Have you ever overheard a parent saying, “God does not like it when you do that. He is mad at you. You had better watch out!” I have. And it drives me crazy. The Bible is never meant to be just a tool that strikes fear into the heart of people to change their behavior. It is never meant to be a tool to manipulate, or intimidate.
Does God hate sin? You bet. But His Word makes it clear that pointing out sin and its consequence never changes a heart when separated from the truth that He also bought forgiveness for everyone through His Son, Jesus.
The Old Testament story of Ruth and Naomi reminds us of God’s love for all of his people.
In it we learn of His ability to use seemingly insignificant people and events for His purposes.
The story, which involved famine and the untimely passing of a father and two sons, shows how God turns things that appear awful into something good in the lives of those who trust and love Him.
In short, Bible stories like that of Ruth and Naomi, are able to build us up as we examine the lessons they teach about us humans, about our loving Father, and about His plan to bless us.
We spend time in the Bible every day at SPLS because we firmly believe that it builds up. Not with gushing fawning about how good looking or smart we are. That kind of talk never really encourages and stifles us the first time we figure out we are not the smartest or best looking.

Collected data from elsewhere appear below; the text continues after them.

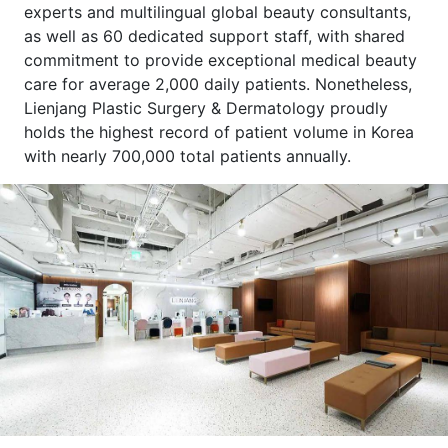
experts and multilingual global beauty consultants,
as well as 60 dedicated support staff, with shared
commitment to provide exceptional medical beauty
care for average 2,000 daily patients. Nonetheless,
Lienjang Plastic Surgery & Dermatology proudly
holds the highest record of patient volume in Korea
with nearly 700,000 total patients annually.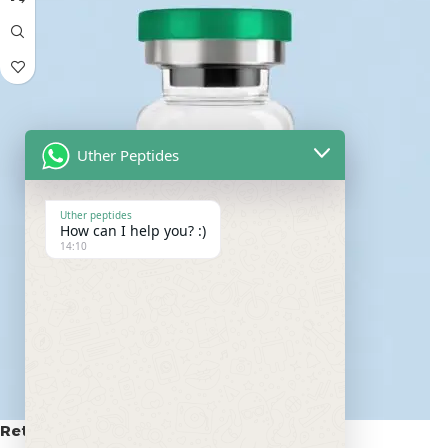
Uther Peptides
Uther peptides
How can I help you? :)
14:10
Retatrutide 100mg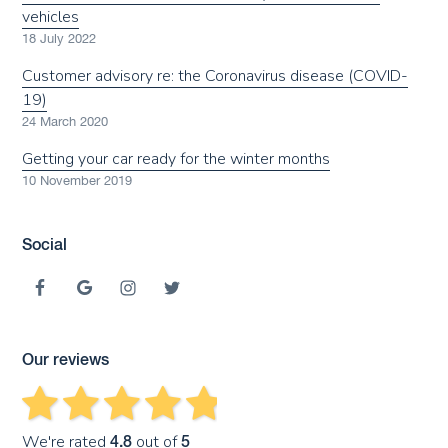
vehicles
18 July 2022
Customer advisory re: the Coronavirus disease (COVID-
19)
24 March 2020
Getting your car ready for the winter months
10 November 2019
Social
Our reviews
We're rated
out of
4.8
5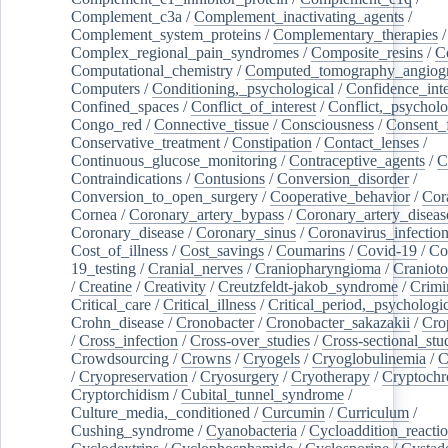
Complement_c3a
/
Complement_inactivating_agents
/
Complement_system_proteins
/
Complementary_therapies
/
Complex_regional_pain_syndromes
/
Composite_resins
/
C
Computational_chemistry
/
Computed_tomography_angiog
Computers
/
Conditioning,_psychological
/
Confidence_inte
Confined_spaces
/
Conflict_of_interest
/
Conflict,_psycholo
Congo_red
/
Connective_tissue
/
Consciousness
/
Consent_
Conservative_treatment
/
Constipation
/
Contact_lenses
/
Continuous_glucose_monitoring
/
Contraceptive_agents
/
C
Contraindications
/
Contusions
/
Conversion_disorder
/
Conversion_to_open_surgery
/
Cooperative_behavior
/
Cor
Cornea
/
Coronary_artery_bypass
/
Coronary_artery_diseas
Coronary_disease
/
Coronary_sinus
/
Coronavirus_infectio
Cost_of_illness
/
Cost_savings
/
Coumarins
/
Covid-19
/
Co
19_testing
/
Cranial_nerves
/
Craniopharyngioma
/
Craniot
/
Creatine
/
Creativity
/
Creutzfeldt-jakob_syndrome
/
Crimi
Critical_care
/
Critical_illness
/
Critical_period,_psychologi
Crohn_disease
/
Cronobacter
/
Cronobacter_sakazakii
/
Cro
/
Cross_infection
/
Cross-over_studies
/
Cross-sectional_stu
Crowdsourcing
/
Crowns
/
Cryogels
/
Cryoglobulinemia
/
C
/
Cryopreservation
/
Cryosurgery
/
Cryotherapy
/
Cryptoch
Cryptorchidism
/
Cubital_tunnel_syndrome
/
Culture_media,_conditioned
/
Curcumin
/
Curriculum
/
Cushing_syndrome
/
Cyanobacteria
/
Cycloaddition_reacti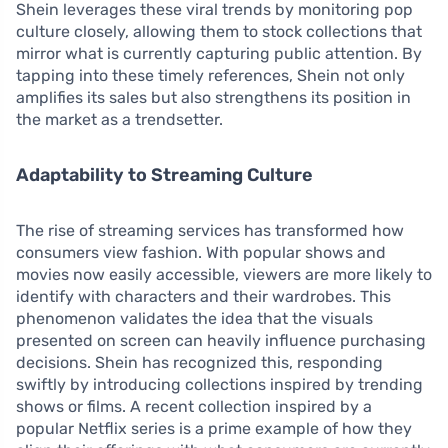
Shein leverages these viral trends by monitoring pop
culture closely, allowing them to stock collections that
mirror what is currently capturing public attention. By
tapping into these timely references, Shein not only
amplifies its sales but also strengthens its position in
the market as a trendsetter.
Adaptability to Streaming Culture
The rise of streaming services has transformed how
consumers view fashion. With popular shows and
movies now easily accessible, viewers are more likely to
identify with characters and their wardrobes. This
phenomenon validates the idea that the visuals
presented on screen can heavily influence purchasing
decisions. Shein has recognized this, responding
swiftly by introducing collections inspired by trending
shows or films. A recent collection inspired by a
popular Netflix series is a prime example of how they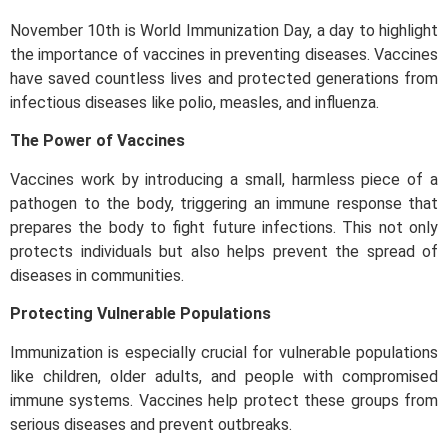
November 10th is World Immunization Day, a day to highlight
the importance of vaccines in preventing diseases. Vaccines
have saved countless lives and protected generations from
infectious diseases like polio, measles, and influenza.
The Power of Vaccines
Vaccines work by introducing a small, harmless piece of a
pathogen to the body, triggering an immune response that
prepares the body to fight future infections. This not only
protects individuals but also helps prevent the spread of
diseases in communities.
Protecting Vulnerable Populations
Immunization is especially crucial for vulnerable populations
like children, older adults, and people with compromised
immune systems. Vaccines help protect these groups from
serious diseases and prevent outbreaks.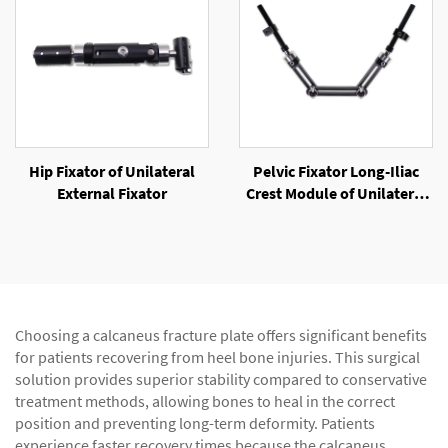
Hip Fixator of Unilateral
Pelvic Fixator Long-Iliac
External Fixator
Crest Module of Unilateral
External Fixator
Choosing a calcaneus fracture plate offers significant benefits
for patients recovering from heel bone injuries. This surgical
solution provides superior stability compared to conservative
treatment methods, allowing bones to heal in the correct
position and preventing long-term deformity. Patients
experience faster recovery times because the calcaneus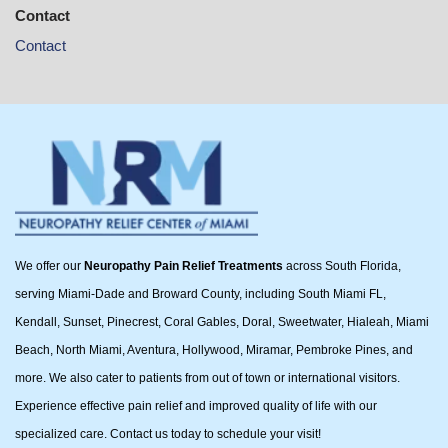
Contact
Contact
We offer our
Neuropathy Pain Relief Treatments
across South Florida,
serving Miami-Dade and Broward County, including South Miami FL,
Kendall, Sunset, Pinecrest, Coral Gables, Doral, Sweetwater, Hialeah, Miami
Beach, North Miami, Aventura, Hollywood, Miramar, Pembroke Pines, and
more. We also cater to patients from out of town or international visitors.
Experience effective pain relief and improved quality of life with our
specialized care. Contact us today to schedule your visit!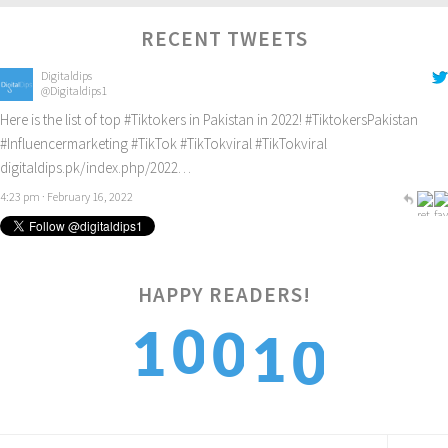
RECENT TWEETS
Digitaldips
@Digitaldips1
Here is the list of top
#Tiktokers
in Pakistan in 2022!
#TiktokersPakistan
#Influencermarketing
#TikTok
#TikTokviral
#TikTokviral
digitaldips.pk/index.php/2022…
4:23 pm · February 16, 2022
HAPPY READERS!
0
0
1
1
0
1
1
2
2
1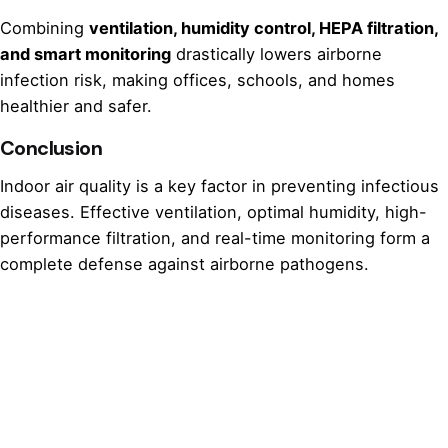
Combining
ventilation, humidity control, HEPA filtration,
and smart monitoring
drastically lowers airborne
infection risk, making offices, schools, and homes
healthier and safer.
Conclusion
Indoor air quality is a key factor in preventing infectious
diseases. Effective ventilation, optimal humidity, high-
performance filtration, and real-time monitoring form a
complete defense against airborne pathogens.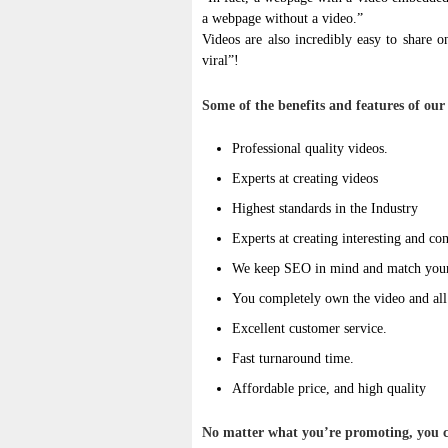
a webpage without a video.”
Videos are also incredibly easy to share 
viral”!
Some of the benefits and features of our 
Professional quality videos.
Experts at creating videos
Highest standards in the Industry
Experts at creating interesting and co
We keep SEO in mind and match your 
You completely own the video and all d
Excellent customer service.
Fast turnaround time.
Affordable price, and high quality
No matter what you’re promoting, you ca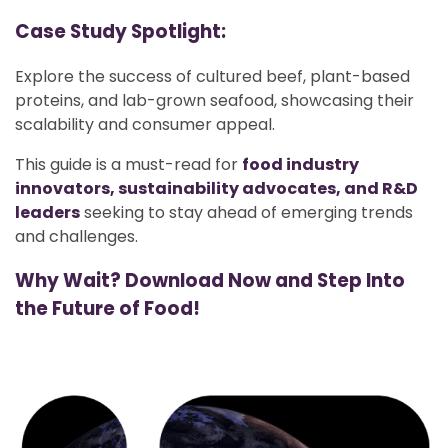
Case Study Spotlight:
Explore the success of cultured beef, plant-based
proteins, and lab-grown seafood, showcasing their
scalability and consumer appeal.
This guide is a must-read for
food industry
innovators, sustainability advocates, and R&D
leaders
seeking to stay ahead of emerging trends
and challenges.
Why Wait? Download Now and Step Into
the Future of Food!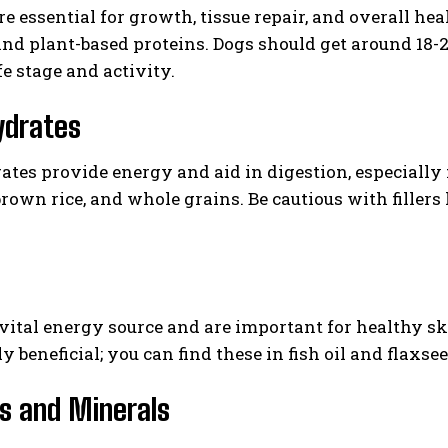
re essential for growth, tissue repair, and overall hea
, and plant-based proteins. Dogs should get around 18-
fe stage and activity.
ydrates
tes provide energy and aid in digestion, especially 
brown rice, and whole grains. Be cautious with fillers 
I WANT IN
I've read and accept the
Privacy Policy
.
 vital energy source and are important for healthy s
y beneficial; you can find these in fish oil and flaxsee
s and Minerals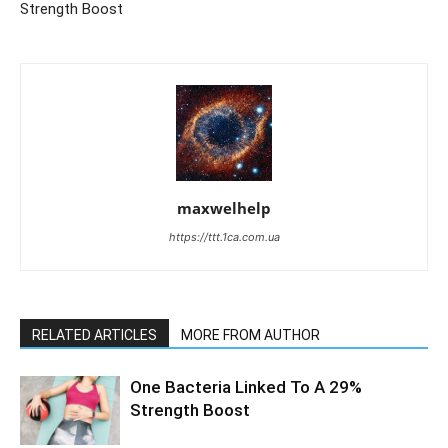
Strength Boost
maxwelhelp
https://ttt.1ca.com.ua
RELATED ARTICLES
MORE FROM AUTHOR
One Bacteria Linked To A 29%
Strength Boost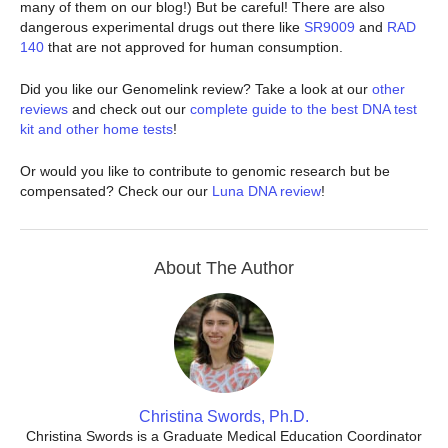
many of them on our blog!) But be careful! There are also
dangerous experimental drugs out there like
SR9009
and
RAD
140
that are not approved for human consumption.
Did you like our Genomelink review? Take a look at our
other
reviews
and check out our
complete guide to the best DNA test
kit and other home tests
!
Or would you like to contribute to genomic research but be
compensated? Check our our
Luna DNA review
!
About The Author
Christina Swords, Ph.D.
Christina Swords is a Graduate Medical Education Coordinator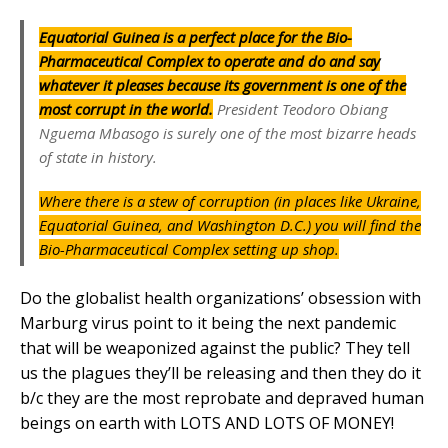
Equatorial Guinea is a perfect place for the Bio-
Pharmaceutical Complex to operate and do and say
whatever it pleases because its government is one of the
most corrupt in the world.
President Teodoro Obiang
Nguema Mbasogo is surely one of the most bizarre heads
of state in history.
Where there is a stew of corruption (in places like Ukraine,
Equatorial Guinea, and Washington D.C.) you will find the
Bio-Pharmaceutical Complex setting up shop.
Do the globalist health organizations’ obsession with
Marburg virus point to it being the next pandemic
that will be weaponized against the public? They tell
us the plagues they’ll be releasing and then they do it
b/c they are the most reprobate and depraved human
beings on earth with LOTS AND LOTS OF MONEY!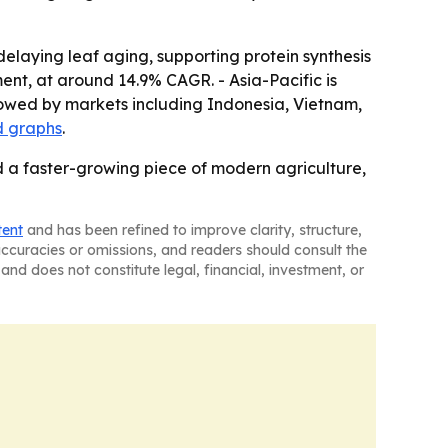
delaying leaf aging, supporting protein synthesis
ent, at around 14.9% CAGR. - Asia-Pacific is
lowed by markets including Indonesia, Vietnam,
d graphs
.
 a faster-growing piece of modern agriculture,
tent
and has been refined to improve clarity, structure,
naccuracies or omissions, and readers should consult the
and does not constitute legal, financial, investment, or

It builds us up by recognizing our flawed human nature and our existence full of successes and failures. He knows us as we are.
It builds us up by reminding us that God loves us anyway, not because of what we possess or are able to do, but simply because we are His. And that He showed that love in an amazing way.
It builds us up by reminding us that he is “there for us all the time” as our students say,
In light of the ability of God’s Word to build up, we must ask ourselves if that is the message we send when we apply God’s Word.